Throughout life, be careful not to overreact to painful experiences. Failures, embarrassing moments, and hurtful events, if not properly processed, can have an inordinate impact on our lives and dissuade us from “jumping on the stove” again.
Carefully study and analyze experiences and put them into proper perspective. Even positive experiences, if not properly processed, can lead to unhealthy conclusions.
- You may abandon a helpful technology because your first experience with it was distasteful.
- Some divorcees feign the thought of marrying again because of the hurt they sustained in a former marriage.
- Not being accepted into your school of our choice may discourage you from pursuing formal education.
I have been a public speaker and teacher for 30 years, but two embarrassing moments in my early years might have derailed this aspect of my career.
When I was eight years old I was asked (with no prior notice) to stand in front of my Sunday School class and pray aloud.

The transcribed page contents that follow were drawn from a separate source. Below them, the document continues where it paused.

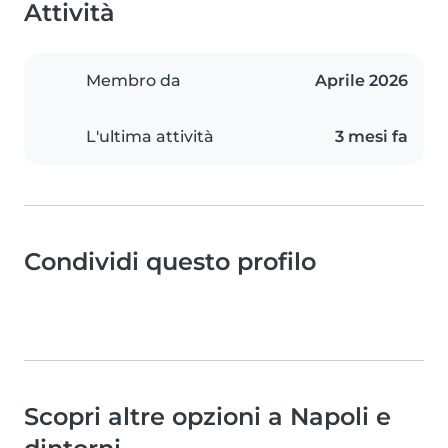
Attività
Membro da
Aprile 2026
L'ultima attività
3 mesi fa
Condividi questo profilo
Scopri altre opzioni a Napoli e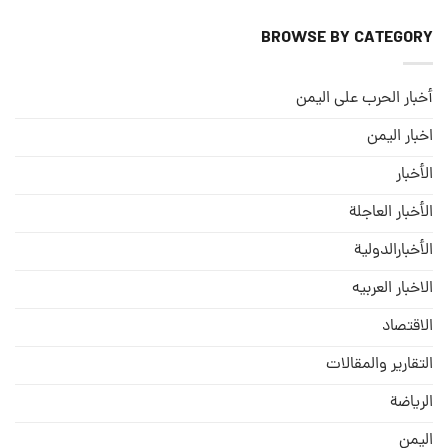
BROWSE BY CATEGORY
أخبار الحرب على اليمن
اخبار اليمن
الأخبار
الأخبار العاجلة
الأخبارالدولية
الاخبار العربيه
الاقتصاد
التقارير والمقالات
الریاضة
الیمن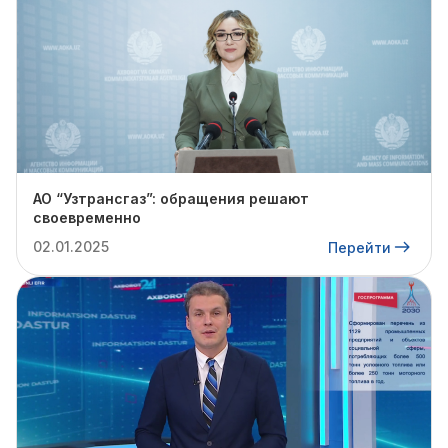
АО “Узтрансгаз”: обращения решают
своевременно
02.01.2025
Перейти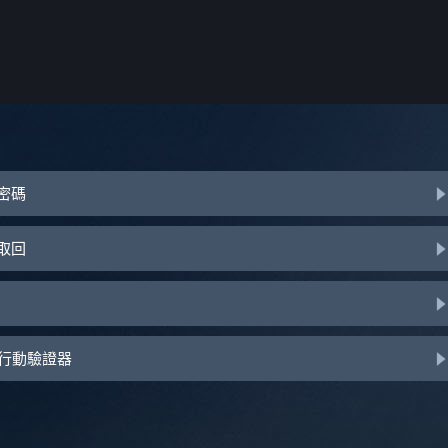
或密碼
助取回
d 行動驗證器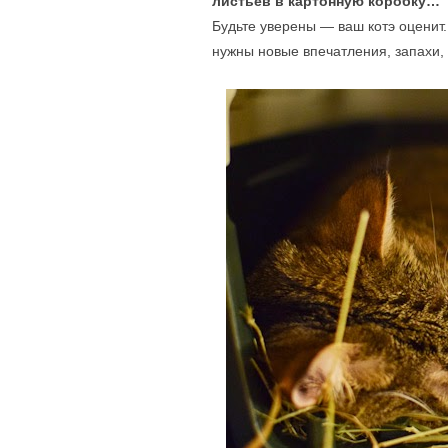
листьев в картонную коробку…
Будьте уверены — ваш котэ оценит. 
нужны новые впечатления, запахи,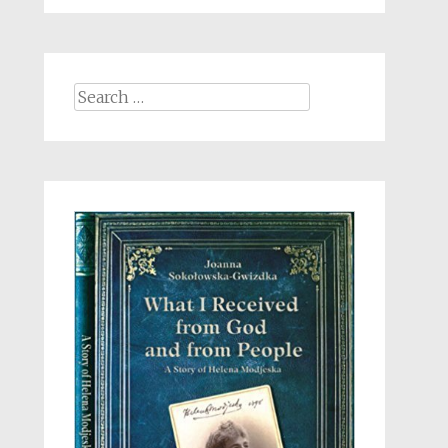
Search
for: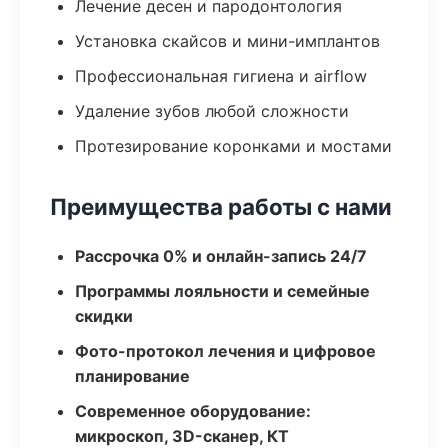
Лечение десен и пародонтология
Установка скайсов и мини-имплантов
Профессиональная гигиена и airflow
Удаление зубов любой сложности
Протезирование коронками и мостами
Преимущества работы с нами
Рассрочка 0% и онлайн-запись 24/7
Программы лояльности и семейные
скидки
Фото-протокол лечения и цифровое
планирование
Современное оборудование:
микроскоп, 3D-сканер, КТ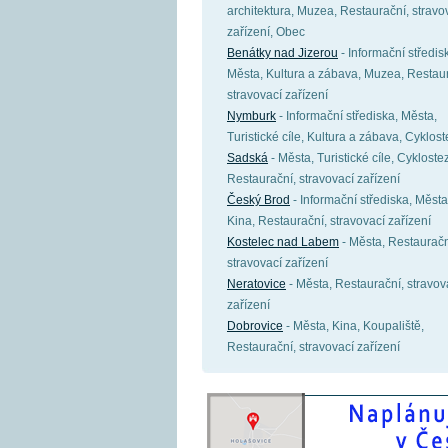
architektura, Muzea, Restaurační, stravo
zařízení, Obec
Benátky nad Jizerou
- Informační středis
Města, Kultura a zábava, Muzea, Restaur
stravovací zařízení
Nymburk
- Informační střediska, Města,
Turistické cíle, Kultura a zábava, Cyklos
Sadská
- Města, Turistické cíle, Cykloste
Restaurační, stravovací zařízení
Český Brod
- Informační střediska, Města
Kina, Restaurační, stravovací zařízení
Kostelec nad Labem
- Města, Restauračn
stravovací zařízení
Neratovice
- Města, Restaurační, stravov
zařízení
Dobrovice
- Města, Kina, Koupaliště,
Restaurační, stravovací zařízení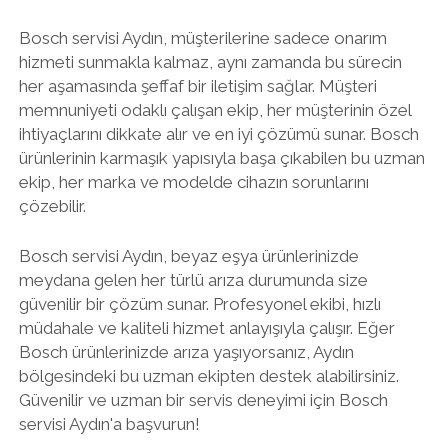
Bosch servisi Aydın, müşterilerine sadece onarım
hizmeti sunmakla kalmaz, aynı zamanda bu sürecin
her aşamasında şeffaf bir iletişim sağlar. Müşteri
memnuniyeti odaklı çalışan ekip, her müşterinin özel
ihtiyaçlarını dikkate alır ve en iyi çözümü sunar. Bosch
ürünlerinin karmaşık yapısıyla başa çıkabilen bu uzman
ekip, her marka ve modelde cihazın sorunlarını
çözebilir.
Bosch servisi Aydın, beyaz eşya ürünlerinizde
meydana gelen her türlü arıza durumunda size
güvenilir bir çözüm sunar. Profesyonel ekibi, hızlı
müdahale ve kaliteli hizmet anlayışıyla çalışır. Eğer
Bosch ürünlerinizde arıza yaşıyorsanız, Aydın
bölgesindeki bu uzman ekipten destek alabilirsiniz.
Güvenilir ve uzman bir servis deneyimi için Bosch
servisi Aydın'a başvurun!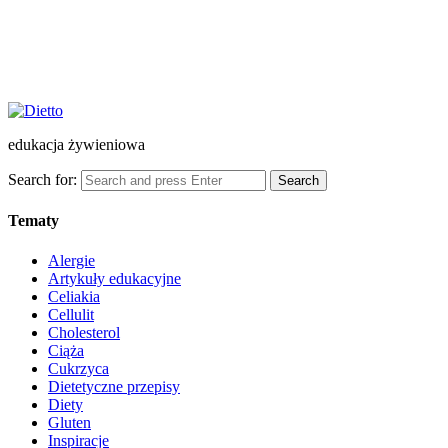
edukacja żywieniowa
Search for:
Search
Tematy
Alergie
Artykuły edukacyjne
Celiakia
Cellulit
Cholesterol
Ciąża
Cukrzyca
Dietetyczne przepisy
Diety
Gluten
Inspiracje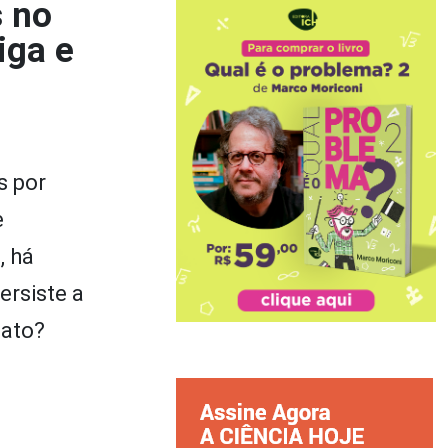
s no
iga e
s por
e
 há
rsiste a
gato?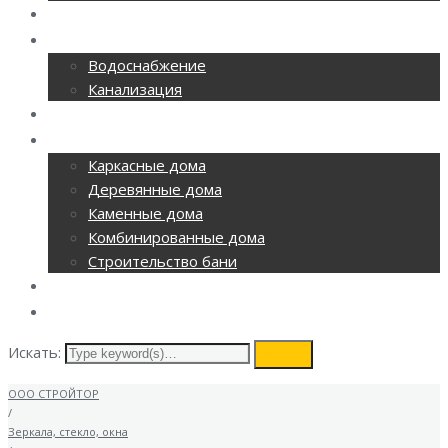
РЕМОНТ ОФИСОВ
CАНТЕХНИКА
Водоснабжение
Канализация
ОТОПЛЕНИЕ
СТРОИТЕЛЬСТВО
Каркасные дома
Деревянные дома
Каменные дома
Комбинированные дома
Строительство бани
ВИДЕОНАБЛЮДЕНИЕ
КОНТАКТЫ
Искать:
search
ООО СТРОЙТОР
/
Зеркала, стекло, окна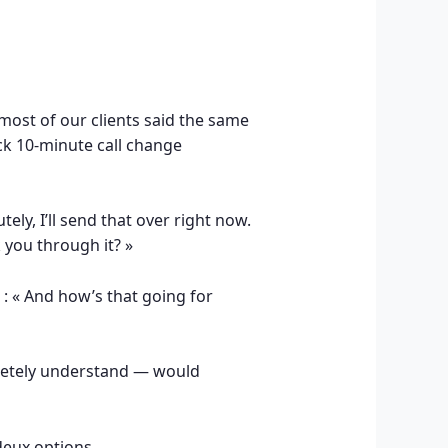
most of our clients said the same
ck 10-minute call change
ely, I’ll send that over right now.
 you through it? »
: « And how’s that going for
letely understand — would
eux options.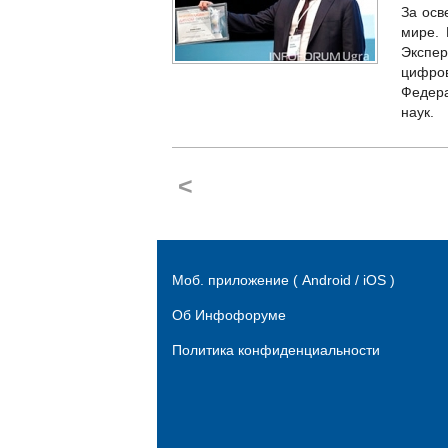
За осв
мире. 
Экспе
цифр
Федера
наук.
<
Моб. приложение ( Android / iOS )
Об Инфофоруме
Политика конфиденциальности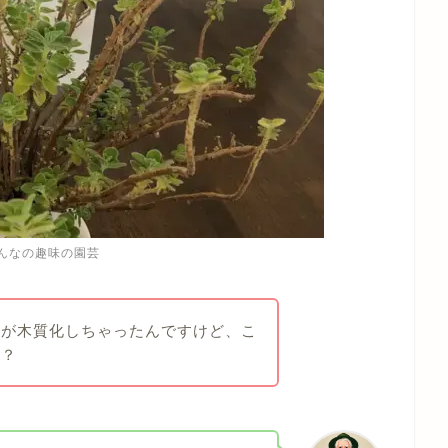
んなの趣味の園芸
スが木質化しちゃったんですけど、こ
か？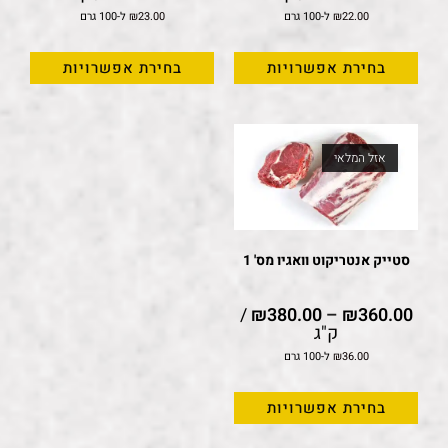
22.00
₪
ל-100 גרם
23.00
₪
ל-100 גרם
בחירת אפשרויות
בחירת אפשרויות
אזל המלאי
סטייק אנטריקוט וואגיו מס' 1
/
₪
380.00
–
₪
360.00
ק"ג
36.00
₪
ל-100 גרם
בחירת אפשרויות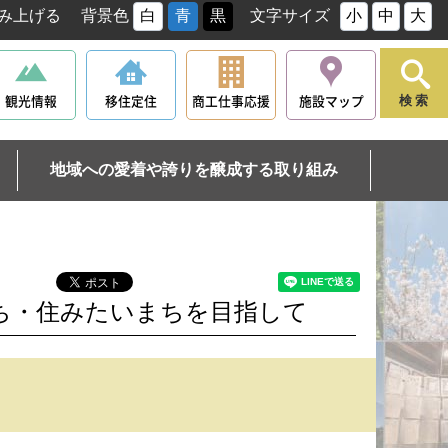
み上げる
背景色
白
青
黒
文字サイズ
小
中
大
観光情報
移住定住
商工仕事応援
施設マップ
検索
地域への愛着や誇りを醸成する取り組み
ち・住みたいまちを目指して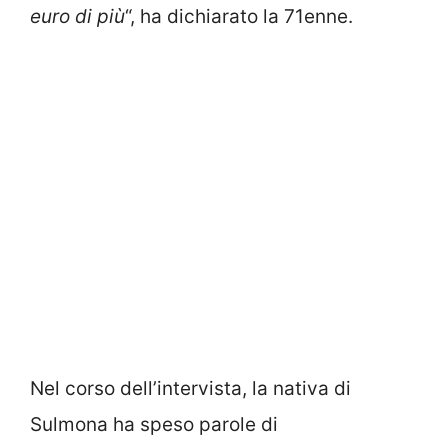
euro di più
“, ha dichiarato la 71enne.
Nel corso dell’intervista, la nativa di
Sulmona ha speso parole di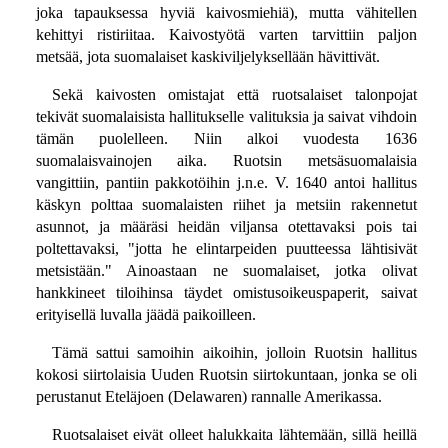
joka tapauksessa hyviä kaivosmiehiä), mutta vähitellen
kehittyi ristiriitaa. Kaivostyötä varten tarvittiin paljon
metsää, jota suomalaiset kaskiviljelyksellään hävittivät.
Sekä kaivosten omistajat että ruotsalaiset talonpojat
tekivät suomalaisista hallitukselle valituksia ja saivat vihdoin
tämän puolelleen. Niin alkoi vuodesta 1636
suomalaisvainojen aika. Ruotsin metsäsuomalaisia
vangittiin, pantiin pakkotöihin j.n.e. V. 1640 antoi hallitus
käskyn polttaa suomalaisten riihet ja metsiin rakennetut
asunnot, ja määräsi heidän viljansa otettavaksi pois tai
poltettavaksi, "jotta he elintarpeiden puutteessa lähtisivät
metsistään." Ainoastaan ne suomalaiset, jotka olivat
hankkineet tiloihinsa täydet omistusoikeuspaperit, saivat
erityisellä luvalla jäädä paikoilleen.
Tämä sattui samoihin aikoihin, jolloin Ruotsin hallitus
kokosi siirtolaisia Uuden Ruotsin siirtokuntaan, jonka se oli
perustanut Eteläjoen (Delawaren) rannalle Amerikassa.
Ruotsalaiset eivät olleet halukkaita lähtemään, sillä heillä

I froze…awkward silence ensued…kids giggled…I was embarrassed.
But the following week, one of my teachers took the time to meet with me. He spoke words of comfort and encouragement, helped me compose a written prayer, coached me as I practiced reading it aloud in the same room where the nightmare took place, and arranged for me to speak the prayer in the same Sunday School Class the next Sunday. All went well and I fully recovered from the debacle.
In high school, I was vice president of my senior class. Once, when speaking before the student body, I planned on using the phrase “hook, line, and sinker,” as in, “he was so naive that he swallowed it hook, line, and sinker.” But in my speech the phrase came out “sink, line and hooker.”
My classmates were unmerciful. Unfortunately, no one helped me process what had happened; fortunately, I thought carefully about the incident by myself and decided that though it was a bad experience, it need not be a life-changing one.
A wonderful way to love others is to recognize when they may be susceptible to the hot-stove effect and take the initiative to help them process the incident and put it into proper perspective. I will be forever grateful for my Sunday School teacher (I cannot even remember his name); he might have salvaged my future career.
What? – We often misinterpret and overreact to painful experiences.
So what? – You may suffer from the hot-stove effect, but you can recover.
Now what? – Individually, identify and study your life-wounds – both small and large – to see if you have overreacted to them. Based on a more accurate assessment, adjust your thinking and behavior. Look for opportunities to help other people negotiate their burned paws.
Leaders – Consider how your organization may be suffering from the hot-stove effect. A good place to start is to analyze past failures and trauma.